(SUPPLIED INFORMATION Opens)

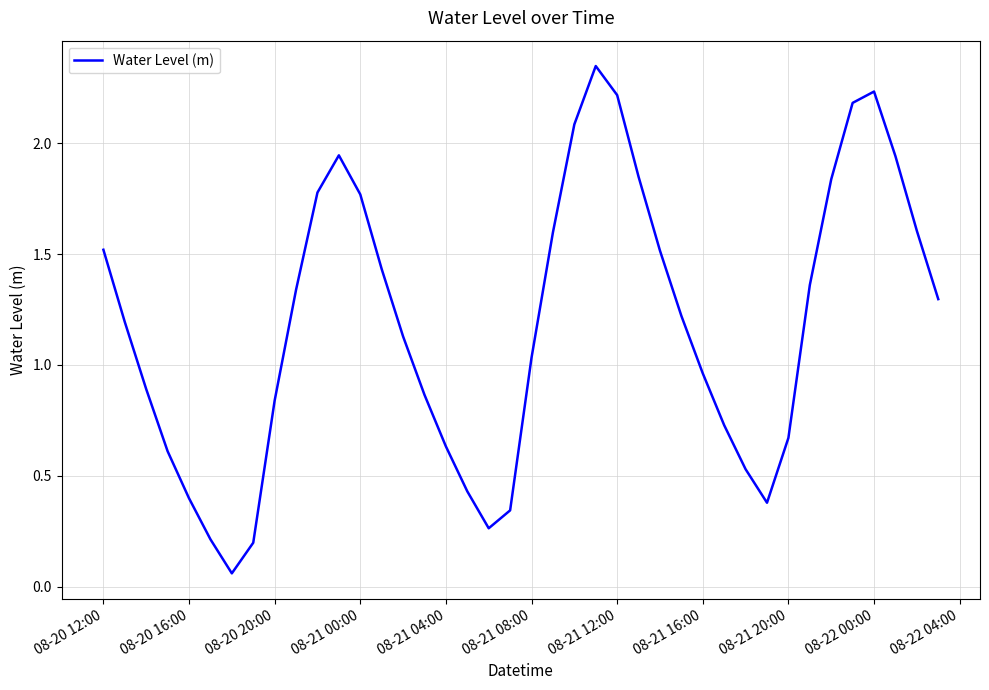

Count the number of values greater than 1.

23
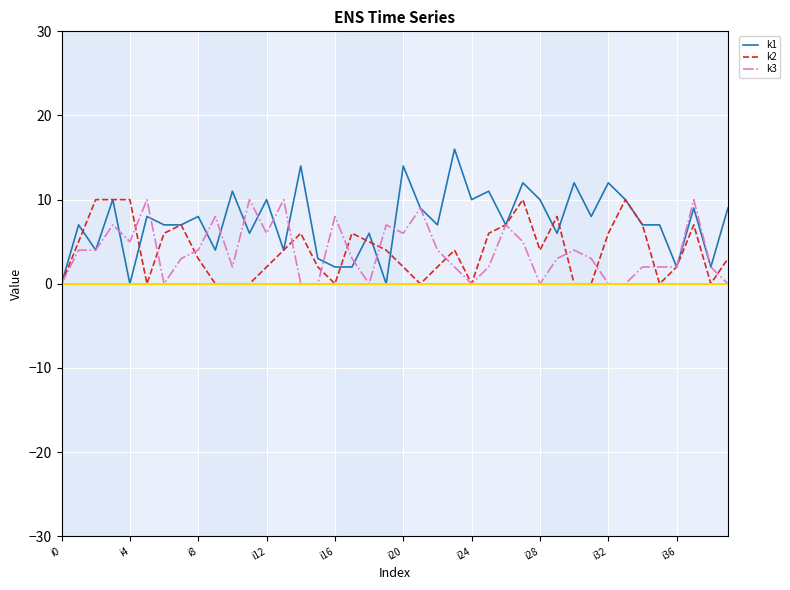

What is the maximum value for k1?

16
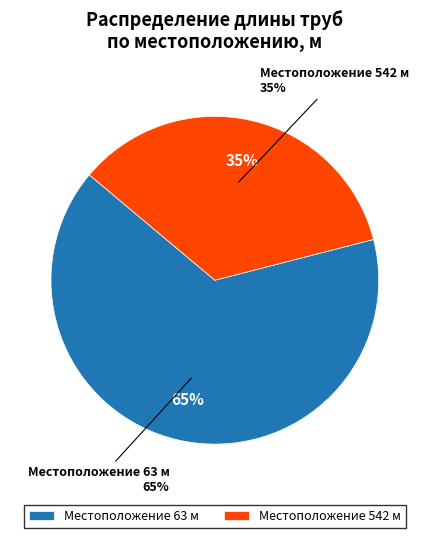

Which category has the smallest portion of the pie?

542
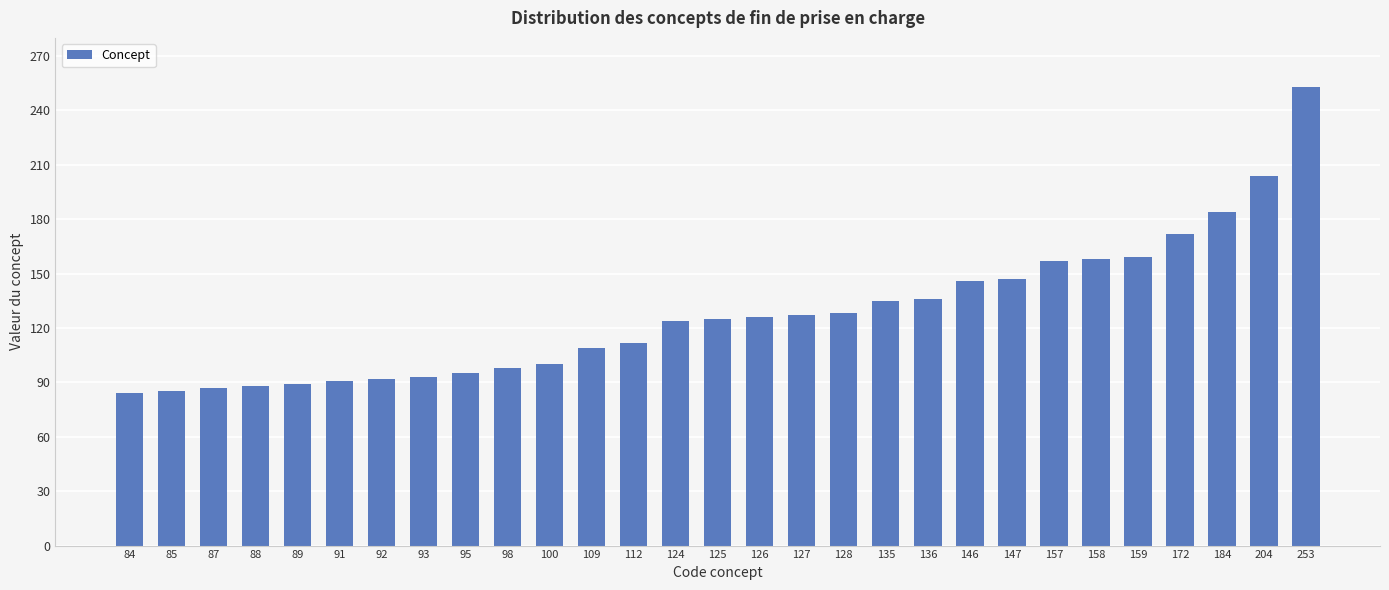

Which label corresponds to the largest value in the chart?

253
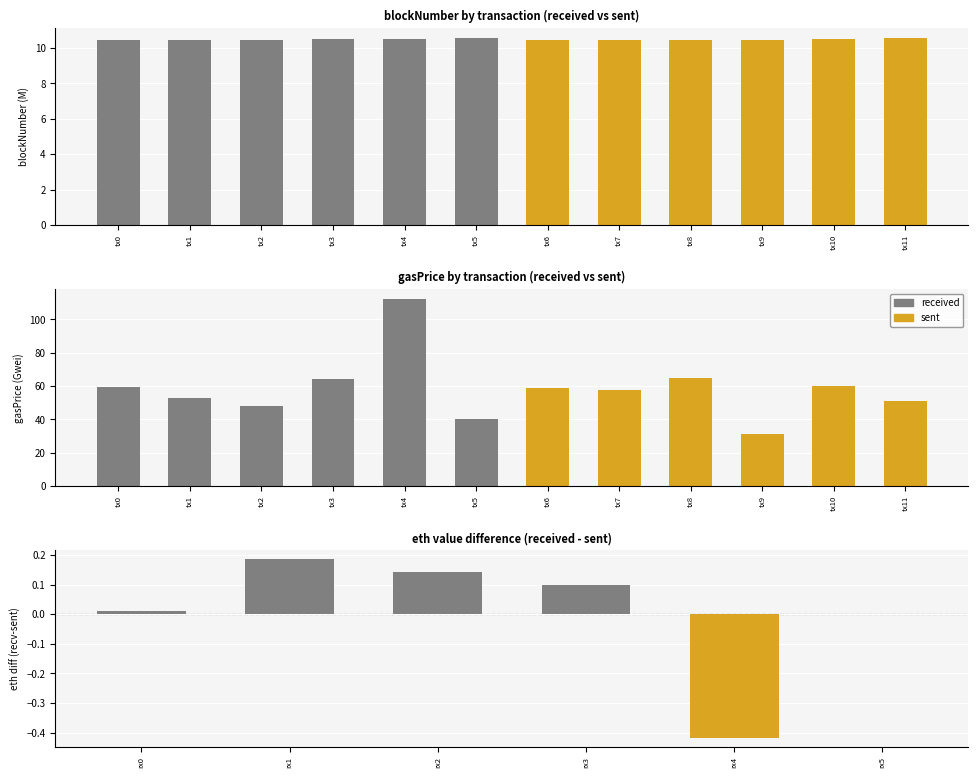

What is the approximate value of sent at tx9?

31.2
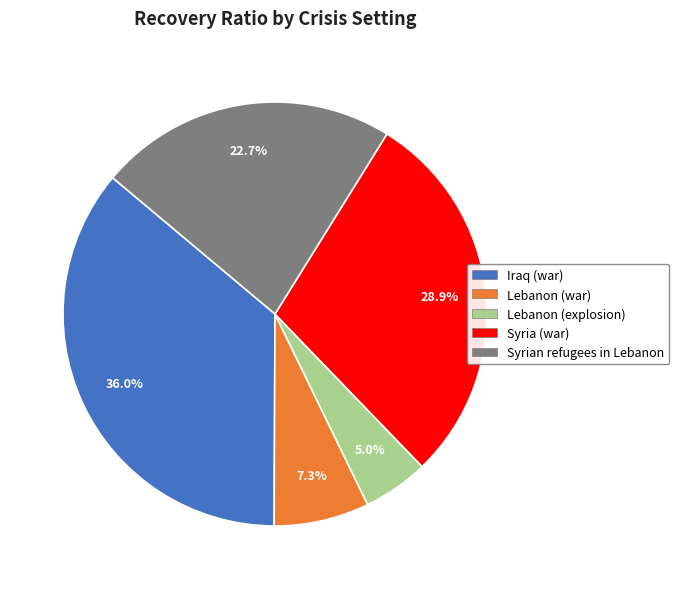

To the nearest percent, what is the average slice percentage?

20%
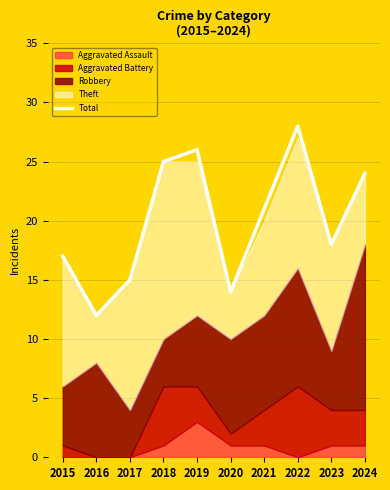

What is the sum of all values?

200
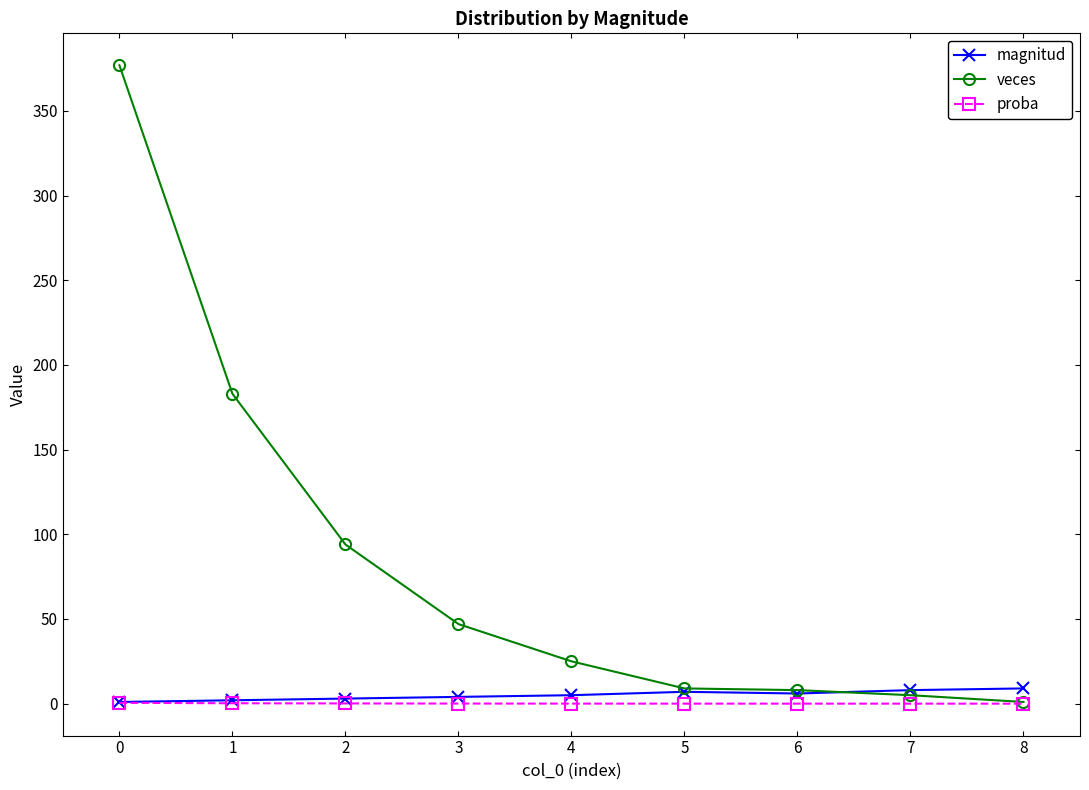

Which series changed the most between 0 and 7?

veces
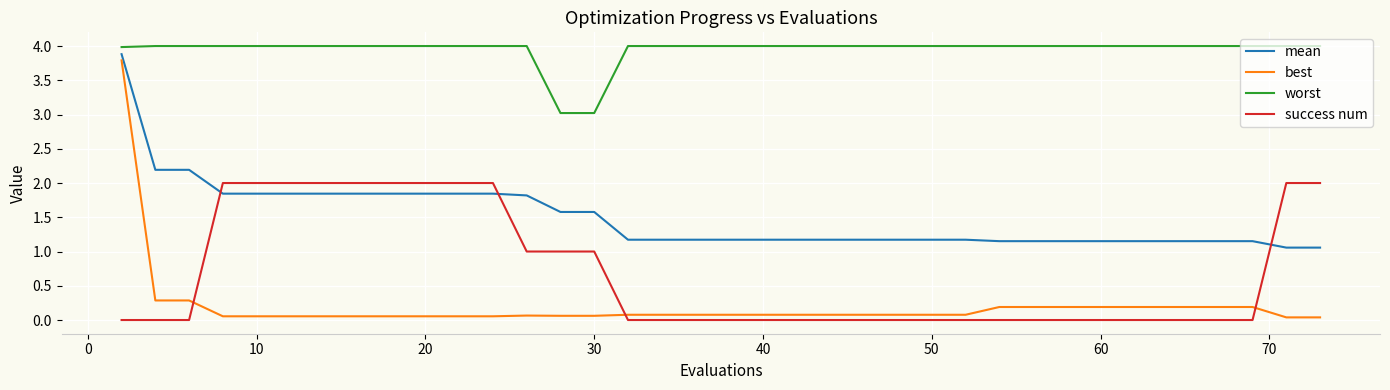

What are all the series names shown in the legend?

mean, best, worst, success num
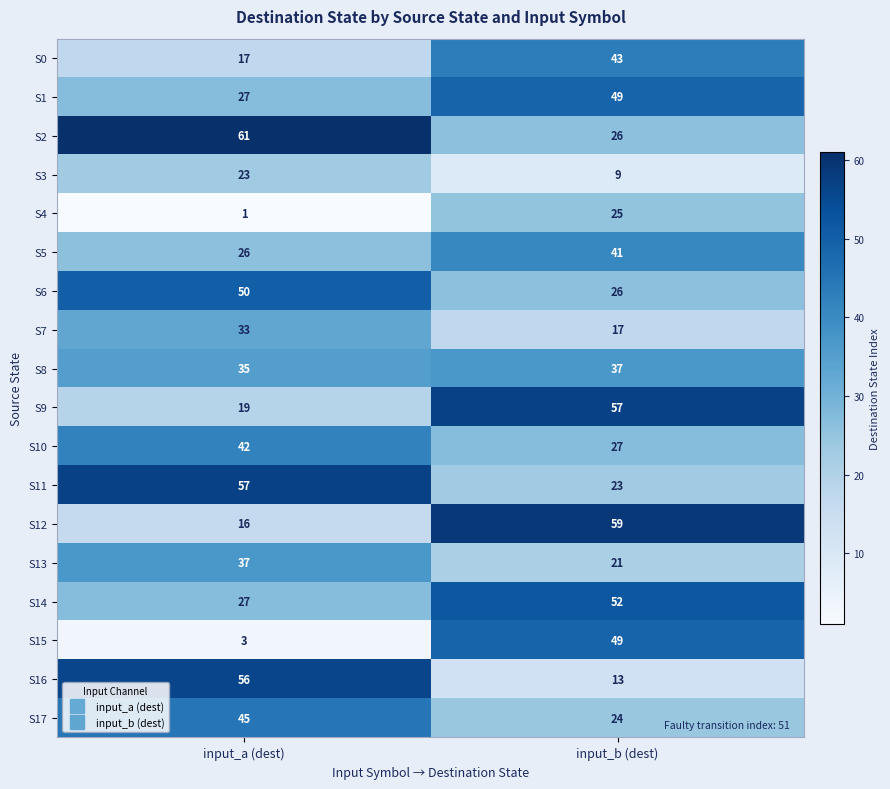

Which series changed the most between input_a (dest) and input_b (dest)?

S15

(SUPPLIED INFORMATION Closes)

_YOUR INSTRUCTIONS_: Turn the material above into a Markdown table with the columns Row and Line, giving each nonblank line its own numbered row. Omit the pictures.

_EXPECTED ANSWER_:
| Row | Line |
|---|---|
| 1 | Count the number of values greater than 1. |
| 2 | 23 |
| 3 | What is the maximum value for k1? |
| 4 | 16 |
| 5 | Which category has the smallest portion of the pie? |
| 6 | 542 |
| 7 | Which label corresponds to the largest value in the chart? |
| 8 | 253 |
| 9 | What is the approximate value of sent at tx9? |
| 10 | 31.2 |
| 11 | To the nearest percent, what is the average slice percentage? |
| 12 | 20% |
| 13 | What is the sum of all values? |
| 14 | 200 |
| 15 | Which series changed the most between 0 and 7? |
| 16 | veces |
| 17 | What are all the series names shown in the legend? |
| 18 | mean, best, worst, success num |
| 19 | Which series changed the most between input_a (dest) and input_b (dest)? |
| 20 | S15 |